MMC’s changes are intended to enhance operational efficiencies and improve profitability, the company announced. They are the product of a comprehensive review of information technology, real estate, corporate functions, and operating company business processes.
MMC said its announced changes will “improve the ability of MMC’s operating companies to provide exceptional client service in the most efficient manner. While these savings include managed attrition and staff reductions of approximately 750 currently identified positions, the majority of the savings will be achieved from more efficient processes.”
Company-wide changes in IT infrastructure include:
*establishing global centers for service, infrastructure, and network operations;
*improving procurement management; and
*consolidating key architecture, such as data centers and servers.

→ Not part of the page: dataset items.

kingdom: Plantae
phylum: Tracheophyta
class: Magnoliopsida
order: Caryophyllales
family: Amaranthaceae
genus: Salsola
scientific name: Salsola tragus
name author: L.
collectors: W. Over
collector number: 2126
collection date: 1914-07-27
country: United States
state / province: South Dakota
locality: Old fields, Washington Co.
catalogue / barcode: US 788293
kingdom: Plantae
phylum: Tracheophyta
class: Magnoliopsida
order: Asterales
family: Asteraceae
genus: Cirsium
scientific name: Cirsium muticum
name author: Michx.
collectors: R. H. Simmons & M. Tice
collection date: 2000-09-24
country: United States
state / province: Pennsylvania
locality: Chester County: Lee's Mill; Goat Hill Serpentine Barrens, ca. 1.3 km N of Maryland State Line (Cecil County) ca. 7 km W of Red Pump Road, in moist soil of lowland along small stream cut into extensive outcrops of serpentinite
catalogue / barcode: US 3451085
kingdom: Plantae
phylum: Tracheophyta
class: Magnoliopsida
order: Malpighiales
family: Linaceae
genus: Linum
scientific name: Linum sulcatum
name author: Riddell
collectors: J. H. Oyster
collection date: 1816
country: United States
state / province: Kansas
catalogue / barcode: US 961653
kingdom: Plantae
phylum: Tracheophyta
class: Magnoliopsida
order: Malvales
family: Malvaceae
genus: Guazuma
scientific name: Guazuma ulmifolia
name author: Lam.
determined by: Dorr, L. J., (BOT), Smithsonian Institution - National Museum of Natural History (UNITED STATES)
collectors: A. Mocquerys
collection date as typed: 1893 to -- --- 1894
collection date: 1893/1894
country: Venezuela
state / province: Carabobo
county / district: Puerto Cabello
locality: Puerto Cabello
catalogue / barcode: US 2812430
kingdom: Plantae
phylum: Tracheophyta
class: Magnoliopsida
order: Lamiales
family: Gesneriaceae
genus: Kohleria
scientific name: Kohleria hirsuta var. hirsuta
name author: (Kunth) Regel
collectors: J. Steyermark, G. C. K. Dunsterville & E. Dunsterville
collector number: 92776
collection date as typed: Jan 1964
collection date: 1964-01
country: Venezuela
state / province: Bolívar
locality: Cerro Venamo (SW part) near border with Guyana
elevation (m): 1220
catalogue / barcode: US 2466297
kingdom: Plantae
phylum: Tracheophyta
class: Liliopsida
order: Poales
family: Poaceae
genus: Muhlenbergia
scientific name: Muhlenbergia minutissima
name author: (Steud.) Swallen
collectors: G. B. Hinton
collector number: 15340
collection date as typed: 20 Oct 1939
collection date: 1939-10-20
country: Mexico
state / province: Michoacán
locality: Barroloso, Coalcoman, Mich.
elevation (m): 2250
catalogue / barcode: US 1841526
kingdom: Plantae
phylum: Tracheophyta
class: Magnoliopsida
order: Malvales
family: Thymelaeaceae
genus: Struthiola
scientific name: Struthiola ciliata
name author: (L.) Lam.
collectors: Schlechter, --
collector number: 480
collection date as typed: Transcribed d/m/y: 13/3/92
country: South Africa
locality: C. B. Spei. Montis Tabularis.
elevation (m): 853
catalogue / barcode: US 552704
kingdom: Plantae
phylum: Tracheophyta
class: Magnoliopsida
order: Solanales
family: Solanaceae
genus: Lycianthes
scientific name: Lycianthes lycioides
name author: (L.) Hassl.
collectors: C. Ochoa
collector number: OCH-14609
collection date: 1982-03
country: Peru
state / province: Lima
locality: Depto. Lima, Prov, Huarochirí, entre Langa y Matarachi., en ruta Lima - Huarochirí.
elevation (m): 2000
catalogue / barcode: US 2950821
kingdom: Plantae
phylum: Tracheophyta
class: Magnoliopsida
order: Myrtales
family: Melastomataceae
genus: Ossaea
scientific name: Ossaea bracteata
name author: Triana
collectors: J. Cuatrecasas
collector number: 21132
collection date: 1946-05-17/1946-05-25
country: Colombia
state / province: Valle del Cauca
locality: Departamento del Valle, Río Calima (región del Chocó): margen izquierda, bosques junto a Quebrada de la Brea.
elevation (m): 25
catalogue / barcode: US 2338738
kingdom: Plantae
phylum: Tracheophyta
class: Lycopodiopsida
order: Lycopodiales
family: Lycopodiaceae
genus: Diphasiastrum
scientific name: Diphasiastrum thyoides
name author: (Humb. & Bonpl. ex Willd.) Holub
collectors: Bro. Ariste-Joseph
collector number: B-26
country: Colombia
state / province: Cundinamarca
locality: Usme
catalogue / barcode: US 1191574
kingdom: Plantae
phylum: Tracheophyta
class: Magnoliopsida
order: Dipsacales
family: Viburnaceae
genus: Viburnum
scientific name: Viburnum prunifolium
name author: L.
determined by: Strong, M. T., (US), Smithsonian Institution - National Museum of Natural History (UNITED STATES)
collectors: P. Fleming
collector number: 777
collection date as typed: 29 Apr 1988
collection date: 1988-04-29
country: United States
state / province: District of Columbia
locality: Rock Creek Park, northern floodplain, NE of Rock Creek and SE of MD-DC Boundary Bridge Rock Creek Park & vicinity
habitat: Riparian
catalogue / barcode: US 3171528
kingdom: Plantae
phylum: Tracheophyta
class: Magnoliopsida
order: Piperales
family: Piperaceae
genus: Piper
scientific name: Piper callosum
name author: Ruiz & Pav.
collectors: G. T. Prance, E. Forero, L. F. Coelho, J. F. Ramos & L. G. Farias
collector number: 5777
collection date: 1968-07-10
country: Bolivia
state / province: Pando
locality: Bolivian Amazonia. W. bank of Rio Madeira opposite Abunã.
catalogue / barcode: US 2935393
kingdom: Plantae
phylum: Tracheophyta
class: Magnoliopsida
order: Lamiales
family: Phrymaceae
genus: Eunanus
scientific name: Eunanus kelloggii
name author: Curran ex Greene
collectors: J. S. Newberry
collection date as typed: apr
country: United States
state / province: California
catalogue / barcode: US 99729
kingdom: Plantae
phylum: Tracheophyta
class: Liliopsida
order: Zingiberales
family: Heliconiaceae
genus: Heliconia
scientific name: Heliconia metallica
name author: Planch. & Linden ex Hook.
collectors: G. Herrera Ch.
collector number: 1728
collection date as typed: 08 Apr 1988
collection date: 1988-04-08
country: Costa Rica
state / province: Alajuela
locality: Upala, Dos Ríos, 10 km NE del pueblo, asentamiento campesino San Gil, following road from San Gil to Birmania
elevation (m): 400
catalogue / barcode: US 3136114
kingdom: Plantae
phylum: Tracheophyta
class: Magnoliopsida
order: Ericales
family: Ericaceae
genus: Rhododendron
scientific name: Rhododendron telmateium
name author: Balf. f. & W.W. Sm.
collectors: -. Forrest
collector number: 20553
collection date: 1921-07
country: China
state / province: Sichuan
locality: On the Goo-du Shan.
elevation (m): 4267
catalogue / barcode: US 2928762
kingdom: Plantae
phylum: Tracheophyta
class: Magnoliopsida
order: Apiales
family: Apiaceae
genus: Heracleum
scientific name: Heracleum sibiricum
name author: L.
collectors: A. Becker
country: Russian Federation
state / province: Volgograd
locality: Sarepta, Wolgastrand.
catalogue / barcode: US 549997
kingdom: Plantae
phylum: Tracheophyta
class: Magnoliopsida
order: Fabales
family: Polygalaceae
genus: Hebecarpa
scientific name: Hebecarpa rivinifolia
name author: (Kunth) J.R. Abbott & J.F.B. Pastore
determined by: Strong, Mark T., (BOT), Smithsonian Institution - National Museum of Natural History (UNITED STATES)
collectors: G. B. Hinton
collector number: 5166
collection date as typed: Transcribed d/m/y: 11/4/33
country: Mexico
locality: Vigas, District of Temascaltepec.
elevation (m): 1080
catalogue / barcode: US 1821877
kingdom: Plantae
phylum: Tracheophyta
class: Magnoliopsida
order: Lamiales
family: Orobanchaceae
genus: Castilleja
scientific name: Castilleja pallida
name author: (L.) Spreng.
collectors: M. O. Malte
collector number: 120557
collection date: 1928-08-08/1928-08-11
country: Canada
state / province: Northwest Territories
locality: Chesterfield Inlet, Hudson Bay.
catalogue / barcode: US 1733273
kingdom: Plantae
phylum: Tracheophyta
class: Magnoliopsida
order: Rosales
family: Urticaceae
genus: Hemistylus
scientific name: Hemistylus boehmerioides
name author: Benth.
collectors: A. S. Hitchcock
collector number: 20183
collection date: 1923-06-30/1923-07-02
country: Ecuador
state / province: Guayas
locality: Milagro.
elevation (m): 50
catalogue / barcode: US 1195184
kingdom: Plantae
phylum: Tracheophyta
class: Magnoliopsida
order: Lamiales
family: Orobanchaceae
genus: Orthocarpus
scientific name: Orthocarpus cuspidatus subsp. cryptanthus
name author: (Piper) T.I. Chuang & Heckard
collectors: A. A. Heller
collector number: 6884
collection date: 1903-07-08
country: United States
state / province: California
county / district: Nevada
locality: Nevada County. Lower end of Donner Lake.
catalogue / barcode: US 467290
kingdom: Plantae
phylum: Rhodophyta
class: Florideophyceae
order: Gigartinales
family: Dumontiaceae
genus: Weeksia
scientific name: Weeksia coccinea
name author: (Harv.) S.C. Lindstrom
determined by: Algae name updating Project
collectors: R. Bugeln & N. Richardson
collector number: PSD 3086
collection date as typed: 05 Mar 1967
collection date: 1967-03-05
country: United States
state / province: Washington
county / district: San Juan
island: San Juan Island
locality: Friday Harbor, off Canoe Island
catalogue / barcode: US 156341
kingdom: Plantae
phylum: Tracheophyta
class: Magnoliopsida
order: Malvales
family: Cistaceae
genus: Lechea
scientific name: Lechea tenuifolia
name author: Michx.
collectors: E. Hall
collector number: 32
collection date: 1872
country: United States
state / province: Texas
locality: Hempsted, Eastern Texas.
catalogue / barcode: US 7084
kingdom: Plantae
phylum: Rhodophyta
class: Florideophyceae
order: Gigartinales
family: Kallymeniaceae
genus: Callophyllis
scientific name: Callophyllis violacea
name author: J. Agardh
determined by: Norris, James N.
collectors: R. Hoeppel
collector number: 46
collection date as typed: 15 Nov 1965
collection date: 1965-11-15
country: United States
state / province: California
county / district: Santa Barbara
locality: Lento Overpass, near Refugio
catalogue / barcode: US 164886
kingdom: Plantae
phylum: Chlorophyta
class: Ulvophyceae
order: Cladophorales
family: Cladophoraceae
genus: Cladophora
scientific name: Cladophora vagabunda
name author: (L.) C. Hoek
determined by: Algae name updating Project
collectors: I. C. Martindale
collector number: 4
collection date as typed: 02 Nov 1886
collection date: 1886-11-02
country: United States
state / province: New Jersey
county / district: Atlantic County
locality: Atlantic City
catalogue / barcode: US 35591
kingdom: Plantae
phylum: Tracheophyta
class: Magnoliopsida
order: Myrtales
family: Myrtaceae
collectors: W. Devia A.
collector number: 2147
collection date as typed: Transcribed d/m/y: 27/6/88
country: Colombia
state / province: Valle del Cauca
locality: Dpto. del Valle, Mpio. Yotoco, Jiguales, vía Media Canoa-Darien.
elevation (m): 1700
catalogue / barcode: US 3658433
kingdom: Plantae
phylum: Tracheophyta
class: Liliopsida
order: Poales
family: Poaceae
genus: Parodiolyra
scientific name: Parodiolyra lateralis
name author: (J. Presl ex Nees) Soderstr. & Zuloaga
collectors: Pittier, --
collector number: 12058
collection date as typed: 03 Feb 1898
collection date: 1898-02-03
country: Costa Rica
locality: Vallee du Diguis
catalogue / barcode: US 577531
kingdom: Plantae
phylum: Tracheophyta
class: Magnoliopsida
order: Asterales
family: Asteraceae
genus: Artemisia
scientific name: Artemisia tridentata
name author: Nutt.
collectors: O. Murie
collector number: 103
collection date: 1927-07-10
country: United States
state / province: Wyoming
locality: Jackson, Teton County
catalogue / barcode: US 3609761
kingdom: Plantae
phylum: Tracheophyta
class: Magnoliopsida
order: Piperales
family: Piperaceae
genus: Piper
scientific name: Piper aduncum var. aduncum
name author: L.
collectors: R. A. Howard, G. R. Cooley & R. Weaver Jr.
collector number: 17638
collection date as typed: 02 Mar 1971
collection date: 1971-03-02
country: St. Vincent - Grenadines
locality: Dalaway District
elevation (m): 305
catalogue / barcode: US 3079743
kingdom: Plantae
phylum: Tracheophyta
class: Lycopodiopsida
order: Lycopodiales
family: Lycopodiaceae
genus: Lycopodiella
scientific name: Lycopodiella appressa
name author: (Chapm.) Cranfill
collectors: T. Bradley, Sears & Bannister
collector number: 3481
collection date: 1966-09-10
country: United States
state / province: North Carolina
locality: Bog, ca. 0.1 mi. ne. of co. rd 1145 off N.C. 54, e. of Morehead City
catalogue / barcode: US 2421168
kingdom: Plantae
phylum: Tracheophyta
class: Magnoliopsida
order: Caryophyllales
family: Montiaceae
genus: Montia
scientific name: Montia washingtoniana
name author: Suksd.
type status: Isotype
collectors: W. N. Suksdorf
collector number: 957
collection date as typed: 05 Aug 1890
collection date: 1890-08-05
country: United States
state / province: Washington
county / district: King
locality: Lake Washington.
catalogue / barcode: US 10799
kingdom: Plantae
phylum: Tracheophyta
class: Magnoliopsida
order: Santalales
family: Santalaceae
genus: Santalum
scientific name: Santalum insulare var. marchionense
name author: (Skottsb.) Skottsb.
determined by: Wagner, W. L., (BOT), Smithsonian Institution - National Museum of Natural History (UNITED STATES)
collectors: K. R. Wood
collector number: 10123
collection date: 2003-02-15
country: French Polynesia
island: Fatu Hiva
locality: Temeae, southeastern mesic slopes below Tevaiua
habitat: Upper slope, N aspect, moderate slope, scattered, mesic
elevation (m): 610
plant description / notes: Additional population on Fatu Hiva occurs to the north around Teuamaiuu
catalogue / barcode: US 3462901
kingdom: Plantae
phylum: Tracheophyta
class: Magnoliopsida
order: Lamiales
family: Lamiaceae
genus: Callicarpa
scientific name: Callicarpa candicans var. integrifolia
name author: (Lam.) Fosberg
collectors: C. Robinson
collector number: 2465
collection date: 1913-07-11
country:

In addition to infrastructure initiatives, MMC expects additional savings from targeted profit enhancement initiatives and business process and organizational improvements at the operating company level. “Marsh and Mercer Human Resource Consulting are the MMC operating companies that will be affected most significantly by these actions,” the company announced.
MMC expects to record approximately 15% of the anticipated US$225 million in charges this year, approximately 55% in 2007, and 30% in 2008.
“Over the past two years, this management team has successfully achieved US$800 million in restructuring savings-on time and as promised,” Cherkasky said. “These past successes are evidence that the savings announced today can be delivered.”